While most of your attention on Cala d’Hort commands looking outwards towards Es Vedrà, the area behind the beach is also steeped in fascinating history that’s worth seeking out on foot. Trek to Ses Païsses de Cala d’Hort, an archaeological site dating back to the 5th century thought to be a settlement created by the Carthaginians. Climb to La Torre des Savinar, a defensive tower constructed to fend off pirates that now serves as a stunning spot to catch a panoramic sunset.
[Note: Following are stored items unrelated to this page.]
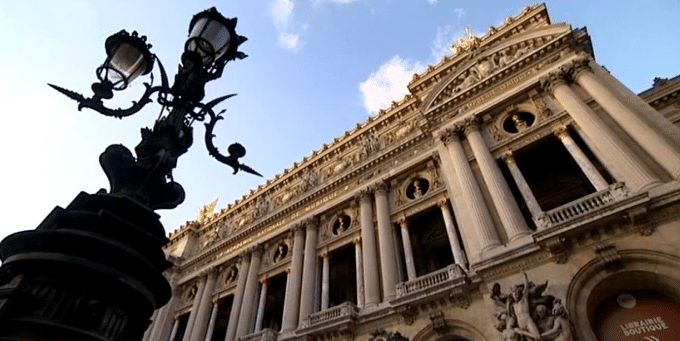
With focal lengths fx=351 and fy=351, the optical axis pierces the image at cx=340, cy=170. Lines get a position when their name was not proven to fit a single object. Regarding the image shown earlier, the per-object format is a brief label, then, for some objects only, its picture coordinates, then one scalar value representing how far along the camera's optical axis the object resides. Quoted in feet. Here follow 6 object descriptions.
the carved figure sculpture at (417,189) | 52.26
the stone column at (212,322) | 62.78
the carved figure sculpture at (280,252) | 65.12
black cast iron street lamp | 8.95
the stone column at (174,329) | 73.20
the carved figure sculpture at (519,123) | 46.37
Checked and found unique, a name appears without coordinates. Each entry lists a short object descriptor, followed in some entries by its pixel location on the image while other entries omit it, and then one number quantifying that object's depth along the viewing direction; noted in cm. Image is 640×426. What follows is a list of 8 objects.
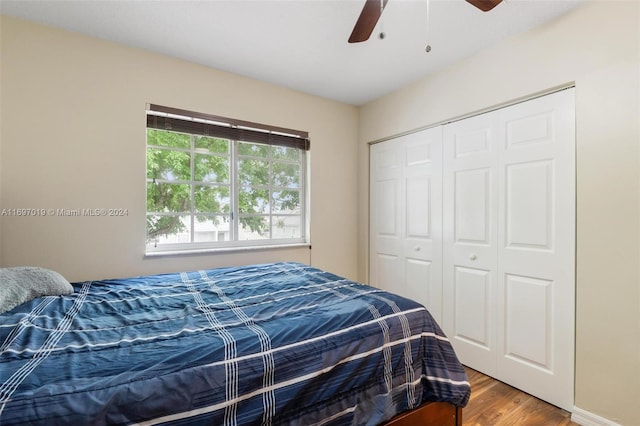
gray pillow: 130
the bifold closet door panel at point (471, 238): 219
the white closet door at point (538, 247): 181
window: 238
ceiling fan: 127
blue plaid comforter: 78
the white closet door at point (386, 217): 293
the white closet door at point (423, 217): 256
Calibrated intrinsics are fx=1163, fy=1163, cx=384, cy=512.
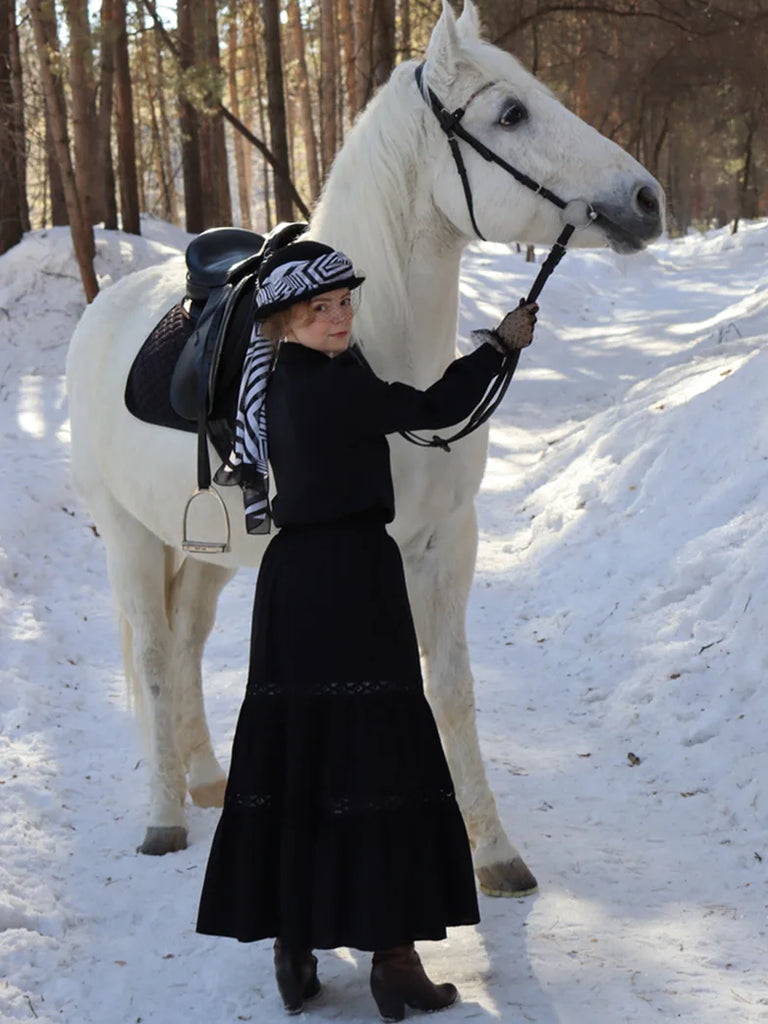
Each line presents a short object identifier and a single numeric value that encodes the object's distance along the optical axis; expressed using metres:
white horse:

Or, set off in hunt of Sa Pedrera, christened by hippies in the 1950s as Atlantis. An area once quarried to build rocks for the walls of Dalt Vila – now a UNESCO World Heritage Site – what remains are magical rock formations and natural pools of seawater that over the years have become shrouded in myth, largely thanks to the artists, bohemians, and spiritualists that convene there. This part of the coast isn’t signposted, so you need to engage your inner compass to locate it. But once you’ve found it, don’t mark it on a map – let it linger on the fringes like the legend of its foundations; let us float on the possibility of what it represents.